How to complete this task:
Pull out every line from the listing that has the word "down".

Dataset records:
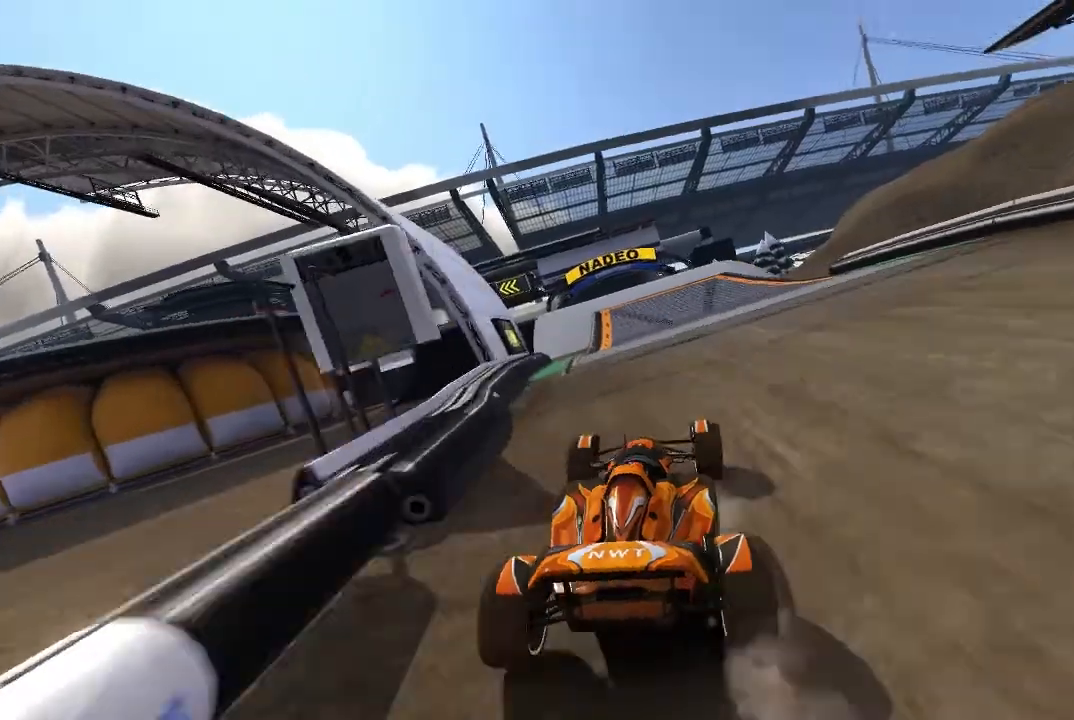
{"buttons": ["A"], "left_stick": "left", "events": [[480, "left_stick", "left"]]}
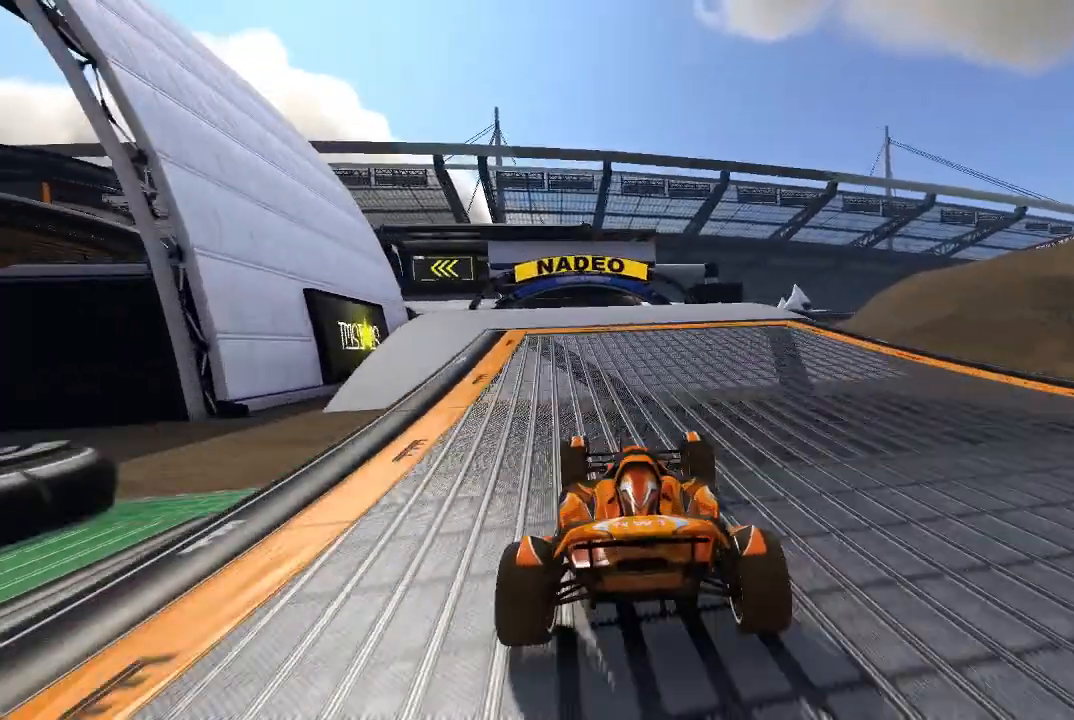
{"buttons": ["A"], "left_stick": "right", "events": [[280, "left_stick", "center"], [480, "left_stick", "right"]]}
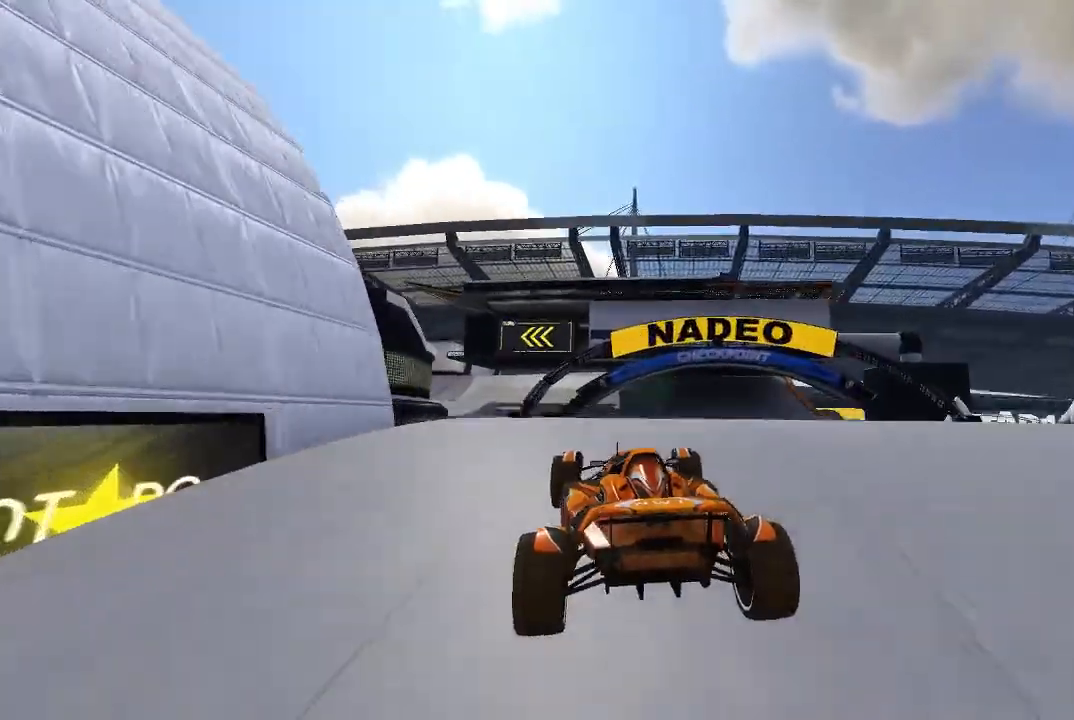
{"buttons": ["A"], "left_stick": "left", "events": [[180, "L2", "down"], [240, "L2", "up"], [340, "left_stick", "center"], [400, "left_stick", "left"]]}
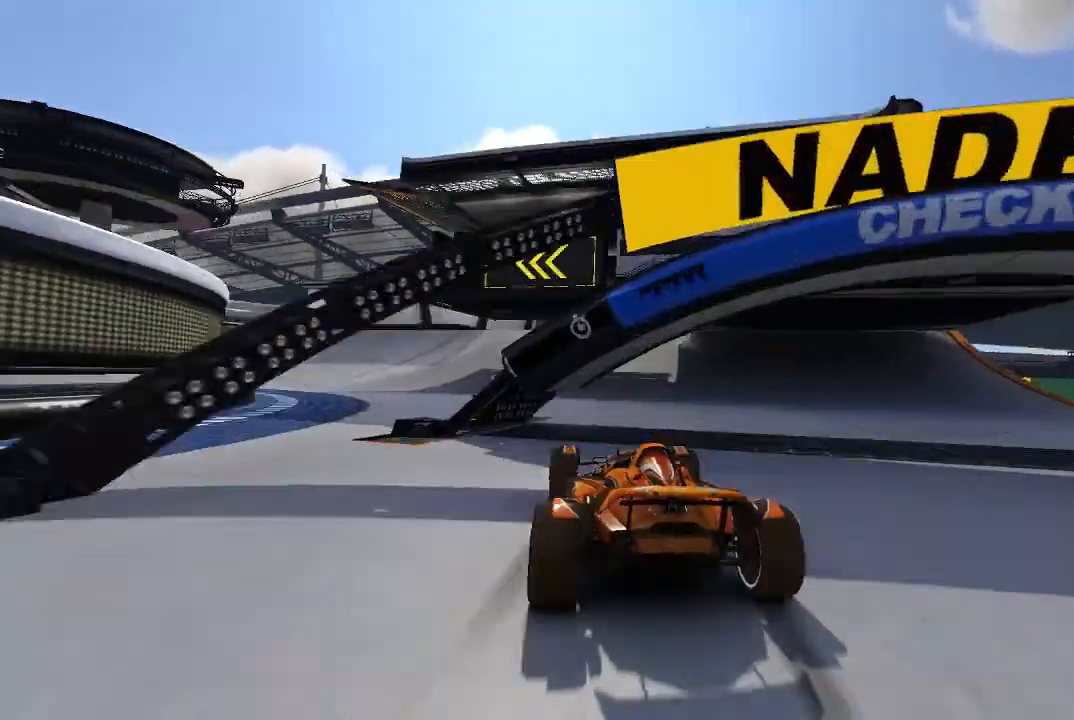
{"buttons": ["A"], "left_stick": "left", "events": []}
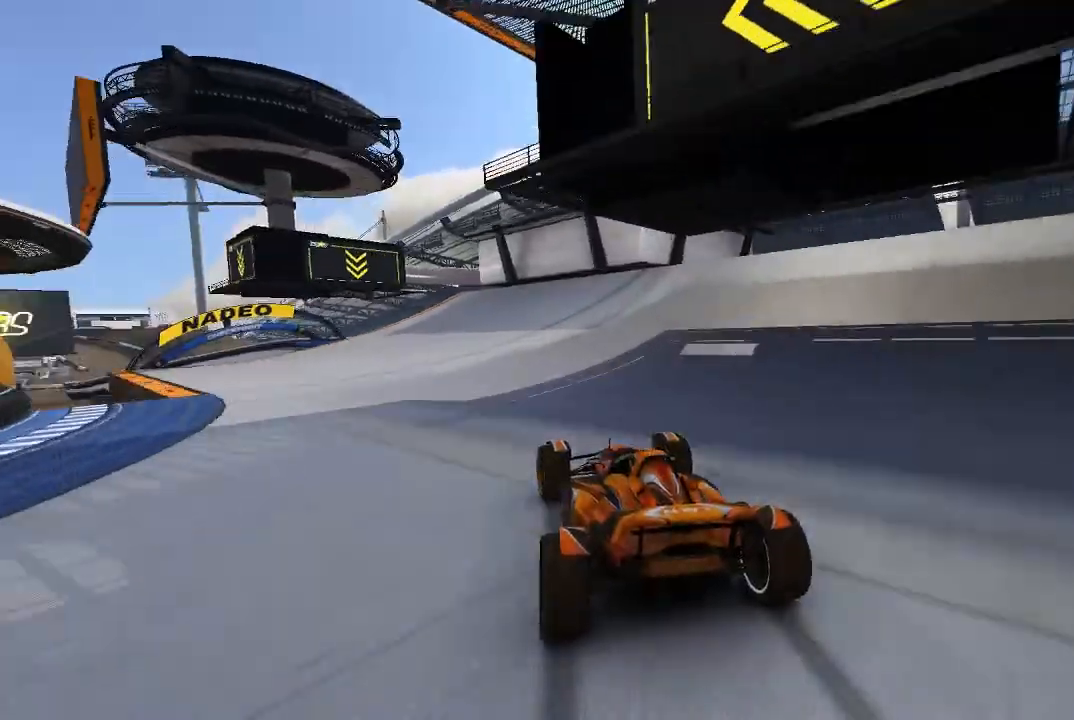
{"buttons": ["A"], "left_stick": "center", "events": [[440, "left_stick", "center"]]}
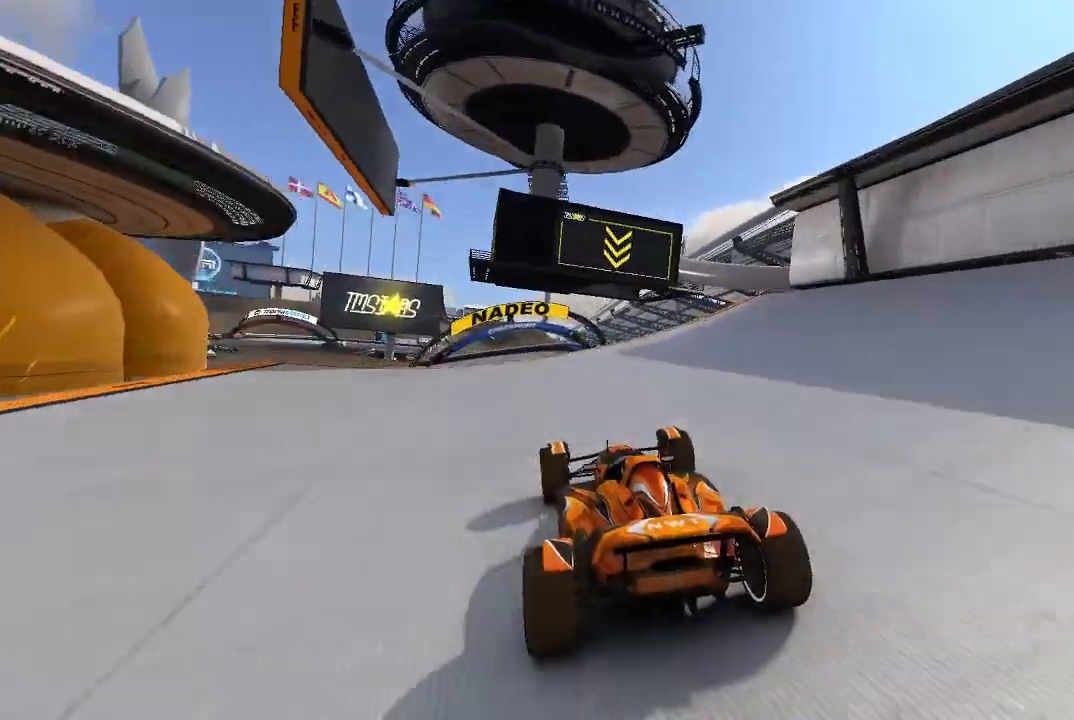
{"buttons": ["A"], "left_stick": "center", "events": [[100, "left_stick", "up-left"], [240, "left_stick", "center"]]}
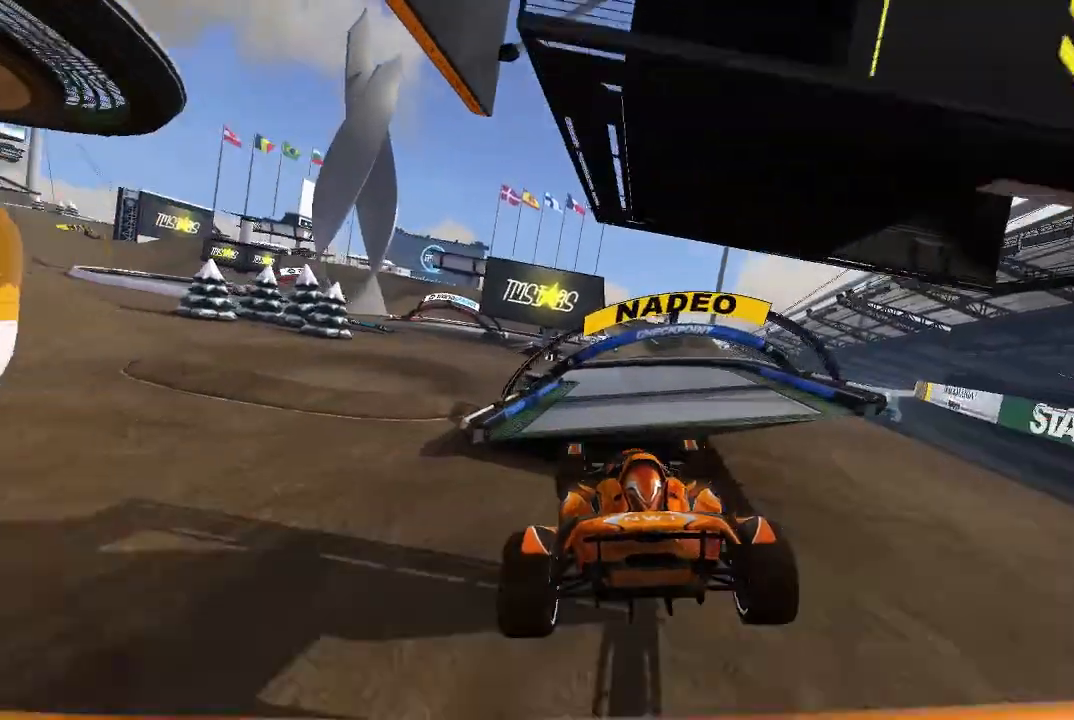
{"buttons": ["A"], "left_stick": "center", "events": [[140, "L2", "down"], [180, "L2", "up"], [400, "R2", "down"], [480, "R2", "up"]]}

Output of the exercise:
{"buttons": ["A"], "left_stick": "left", "events": [[180, "L2", "down"], [240, "L2", "up"], [340, "left_stick", "center"], [400, "left_stick", "left"]]}
{"buttons": ["A"], "left_stick": "center", "events": [[140, "L2", "down"], [180, "L2", "up"], [400, "R2", "down"], [480, "R2", "up"]]}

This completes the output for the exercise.